Auto Enrollment Plan

DEFINITION of 'Auto Enrollment Plan'

An employer’s decision to sign employees up to have a percentage of their paychecks automatically placed into a retirement savings and investment account. Auto enrollment plans don’t require the employee to take action or to explicitly consent to participate in an employer-sponsored retirement plan, like a 401(k). The employer decides what percentage of the employee’s paycheck will automatically be placed in a retirement account, perhaps 3%, and also decides whether to increase that percentage each year, perhaps by 1% per year until the employee is contributing 10%.

BREAKING DOWN 'Auto Enrollment Plan'

Automatic enrollment plans are intended to increase the number of workers who save for retirement. Pensions are no longer common, and it is usually up to employees to save for retirement. While many employers have established retirement savings plans, these plans usually require the employee to opt in and to choose what percentage of their paychecks to have their employer place in retirement savings. Many employees don’t take this step; as a result, they miss out on employer matching contributions when they’re offered, and they don’t set aside enough for retirement. A 2015 report from the investment management firm Vanguard found that, among the employer-sponsored retirement plans it managed, automatic enrollment significantly increased retirement plan participation by low-income employees, young employees and minority employees, as well as significantly increasing retirement plan participation by all employees.
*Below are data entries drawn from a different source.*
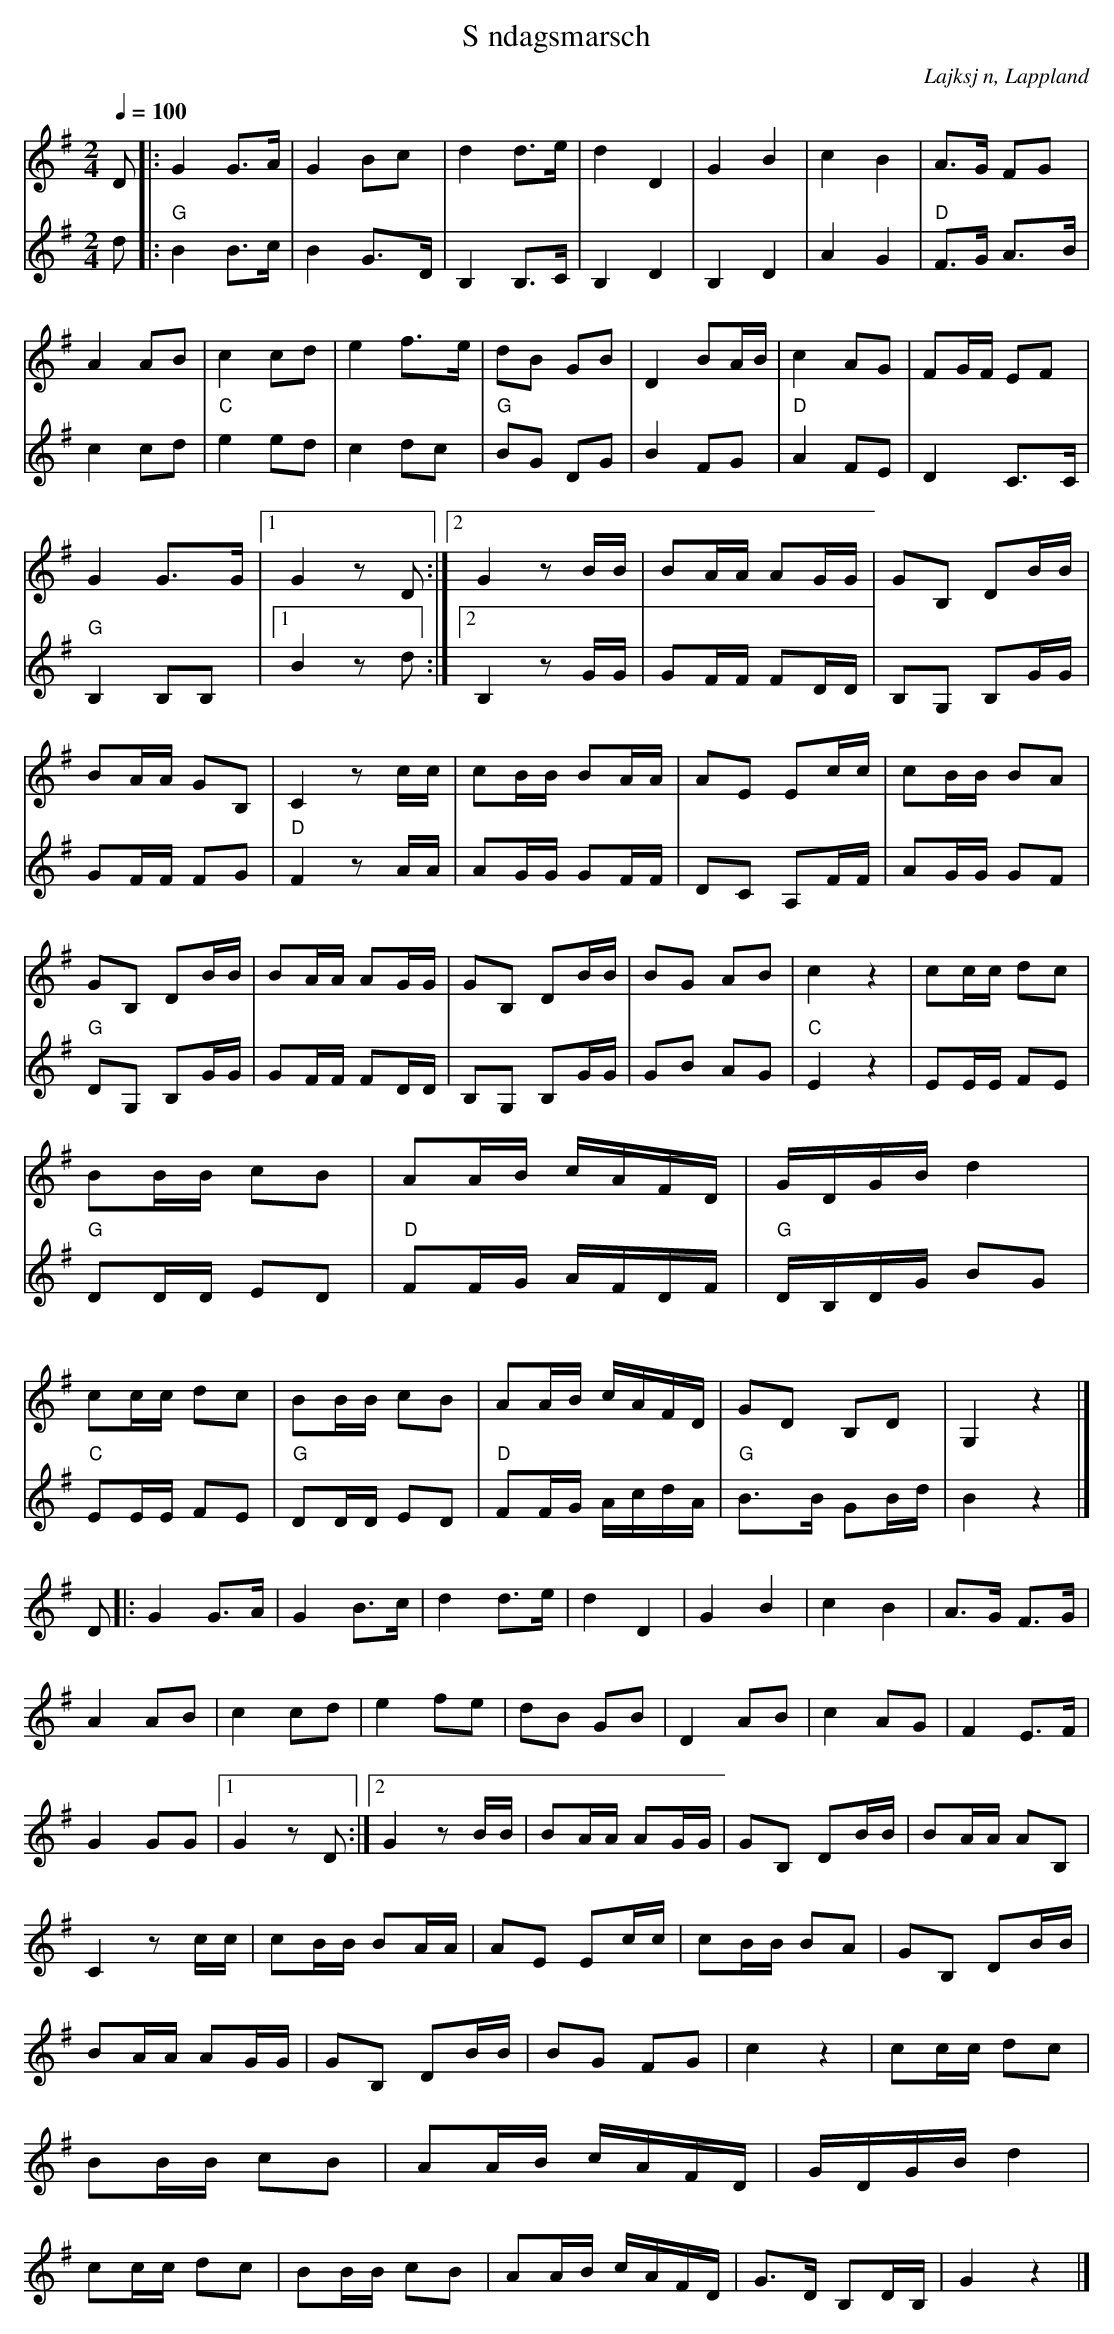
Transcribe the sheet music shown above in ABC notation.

X:1
T:S ndagsmarsch
O:Lajksj n, Lappland
Q:1/4=100
M:2/4
L:1/16
K:G
V:1
D2|:G4 G3A|G4 B2c2|d4 d3e|d4 D4|G4 B4|c4 B4|A3G F2G2|A4 A2B2|c4 c2d2|e4 f3e|d2B2 G2B2|D4 B2AB|c4 A2G2|F2GF E2F2|G4 G3G|1 G4 z2 D2:|2 G4 z2 BB| B2AA A2GG | G2B,2 D2BB| B2AA G2B,2| C4 z2 cc|c2BB B2AA| A2E2 E2cc| c2BB B2A2 | G2B,2 D2BB| B2AA A2GG|G2B,2 D2BB| B2G2 A2B2|c4 z4| c2cc d2c2|B2BB c2B2|A2AB cAFD|GDGB d4| c2cc d2c2|B2BB c2B2|A2AB cAFD| G2D2 B,2D2|G,4 z4 |]
V:1
D2|:G4 G3A|G4 B3c|d4 d3e|d4 D4|G4 B4|c4 B4|A3G F3G|A4 A2B2|c4 c2d2|e4 f2e2|d2B2 G2B2|D4 A2B2|c4 A2G2|F4 E3F|G4 G2G2|1 G4 z2 D2:|2 G4 z2 BB| B2AA A2GG | G2B,2 D2BB| B2AA A2B,2| C4 z2 cc|c2BB B2AA| A2E2 E2cc| c2BB B2A2 | G2B,2 D2BB| B2AA A2GG|G2B,2 D2BB| B2G2 F2G2|c4 z4| c2cc d2c2|B2BB c2B2|A2AB cAFD|GDGB d4| c2cc d2c2|B2BB c2B2|A2AB cAFD| G3D B,2DB,|G4 z4 |]
V:2
d2|:"G" B4 B3c|B4 G3D|B,4 B,3C|B,4 D4| B,4 D4| A4 G4|"D" F3G A3B| c4 c2d2|"C" e4 e2d2| c4 d2c2|"G" B2G2 D2G2 |B4 F2G2|"D" A4 F2E2| D4 C3C |"G" B,4 B,2B,2 |1 B4 z2 d2:|2 B,4 z2 GG| G2FF F2DD | B,2G,2 B,2GG| G2FF F2G2|"D" F4 z2 AA| A2GG G2FF| D2C2 A,2FF| A2GG G2F2|"G" D2G,2 B,2GG|G2FF F2DD|B,2G,2 B,2GG|G2B2 A2G2|"C" E4 z4| E2EE F2E2|"G" D2DD E2D2|"D" F2FG AFDF|"G" DB,DG B2G2|"C" E2EE F2E2|"G" D2DD E2D2|"D" F2FG AcdA|"G" B3B G2Bd| B4 z4|]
Employers might decide to adopt auto enrollment to increase their employees’ retirement plan participation. When they do, they also need to choose a default investment for employees’ retirement plan contributions. Employers can limit their fiduciary liability by choosing lifecycle funds or balanced funds that are designed to help employees earn enough of an investment return to retire while taking the appropriate amount of risk for their age.

Even with auto enrollment, employees can choose how their money is invested, within the options the plan makes available. They don’t have to remain invested in the default option and they can direct future contributions to another option as well. They can also choose to change their default contribution amount — the percentage that is withheld from each paycheck — or opt out of contributing altogether.

Besides helping their employees, another incentive for employers to choose auto enrollment is that it increases the likelihood that, in the event the IRS audits the company’s retirement program, the IRS will find the plan in compliance with the nondiscrimination rules employers have to follow when they offer retirement plans.